Die etwas schneidige Behauptung von Hilberg ruft daher eine Beobachtung hervor, die wir in den Worten von Marc Bloch formulieren wollen. Der Begründer der Zeitschrift Annales erkannte im europäischen Feudalismus eine Gesellschaftsstruktur, die »sicher das ursprüngliche Gepräge von Zeit und Umgebung« in sich trug, aber auch in Erinnerung rief, dass man bei »einem Schnitt durch die vergleichende Geschichtsbetrachtung« erkennen konnte, dass mehrere ihrer Züge auch im traditionellen Japan aufgetreten waren. Er gelangte so zur Schlussfolgerung, dass der Feudalismus kein »Ereignis [war], das sich in der Welt nur einmal ereignet hat«.
In der Nachfolge von Bloch ließe sich sagen, dass, auch wenn die »Endlösung« sicherlich die »Ausprägung einer Zeit und eines Milieus« in sich barg, einige ihrer Charakteristiken schon in anderen Eroberungskriegen, anderen Ausrottungsfeldzügen, anderen konterrevolutionären Wellen vorgekommen waren. Jene Genealogie, müssen wir hinzufügen, darf keinesfalls in einem teleologischen Sinn verstanden werden. Roger Chartiers Bemerkung über die Französische Revolution, dass sie natürlich (geistige, kulturelle und andere) Ursprünge gehabt habe, dass aber »ihre eigentliche Geschichte sich darin nicht eingeschlossen findet«, gilt ganz und gar auch für den Nationalsozialismus.

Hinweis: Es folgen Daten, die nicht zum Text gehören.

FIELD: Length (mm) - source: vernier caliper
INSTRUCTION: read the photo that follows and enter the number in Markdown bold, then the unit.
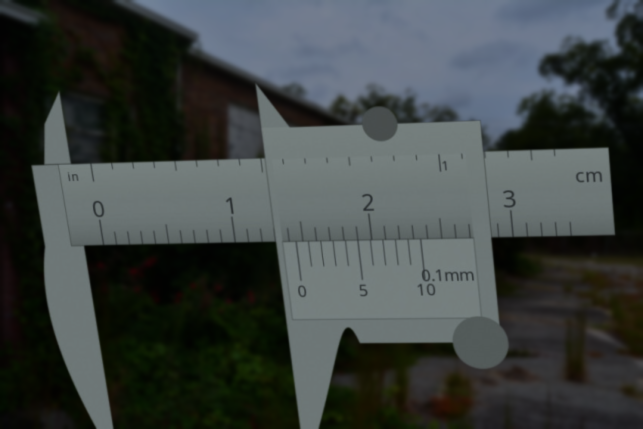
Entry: **14.5** mm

Wenn die industrielle Vernichtung auch die Fabrik und die rationelle Verwaltung voraussetzt, so heißt das nicht, dass sie sich unvermeidlich daraus ergibt, noch dass das kapitalistische Unternehmen ein mächtiges Todeslager ist oder dass in jedem Beamten ein Eichmann schlummert. Wenn der Staat bei der »Endlösung« auch die Ergebnisse wissenschaftlicher Forschung, besonders in der Chemie, auswertete und sich auf Beiträge zahlreicher Mediziner, Anthropologen und Eugeniker berufen konnte, zeigt dies nur die zerstörerischen Möglichkeiten der Wissenschaft, reduziert aber die Medizin noch lange nicht auf die Funktion einer Wissenschaft des Todes. Wenn bei den kolonialen Massakern auch Vernichtungspraktiken Anwendung fanden, die im Nationalsozialismus ebenfalls praktiziert und weitergeführt wurden, dann besteht deswegen noch lange keine Kausalbeziehung zwischen den beiden.

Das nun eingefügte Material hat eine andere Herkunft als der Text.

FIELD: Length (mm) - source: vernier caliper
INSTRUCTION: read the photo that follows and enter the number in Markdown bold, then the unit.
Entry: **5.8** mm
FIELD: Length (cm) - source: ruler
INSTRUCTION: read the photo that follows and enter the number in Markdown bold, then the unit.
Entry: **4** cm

Doch ist diese Feststellung nicht sonderlich beruhigend. Denn nichts schließt aus, dass andere Synthesen, die genauso oder vielleicht noch zerstörerischer sind, sich in der Zukunft noch herauskristallisieren können. Die Abwürfe von Atombomben auf die Städte Hiroshima und Nagasaki zeigen, dass die Gegenaufklärung keine notwendige Prämisse für technologische Massaker sein muss. Sowohl die Atombombe wie die Vernichtungslager der Nazis gehören zum »Prozess der Zivilisation«, in dem sie keine Gegentendenz oder Verirrung darstellen (wie das Norbert Elias zu glauben schien, für den der Völkermord an den Juden eine Tendenz zur »Entzivilisierung« und zur »Wildheit der primitiven Zeitalter« bezeichnete), sondern Ausdruck einer ihrer Möglichkeiten, eines ihrer Gesichter, ein in ihr mögliches Abgleiten sind.

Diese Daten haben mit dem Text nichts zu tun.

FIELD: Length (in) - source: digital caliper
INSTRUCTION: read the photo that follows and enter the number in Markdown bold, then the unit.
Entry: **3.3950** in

Dass es keine Kausalität gibt, bedeutet auch nicht, dass man alles auf zufällige und rein formale Affinitäten reduzieren könnte. Die Architekten der Nazilager wussten ganz genau, dass sie Todesfabriken bauten, und Hitler verbarg nicht, dass die Eroberung von »Lebensraum« die Kolonialkriege des 19.Jahrhunderts weiterführen sollte (was sie in seinen Augen rechtfertigte). Zwischen den Massakern der imperialistischen Eroberungen und der »Endlösung« gibt es nicht nur »phänomenologische Affinitäten« oder entfernte Analogien. Dazwischen besteht eine historische Kontinuität, die aus dem liberalen Europa des 19.Jahrhunderts ein Laboratorium der Gewalttaten des 20.Jahrhunderts und aus Auschwitz ein authentisches Produkt der westlichen Zivilisation machte.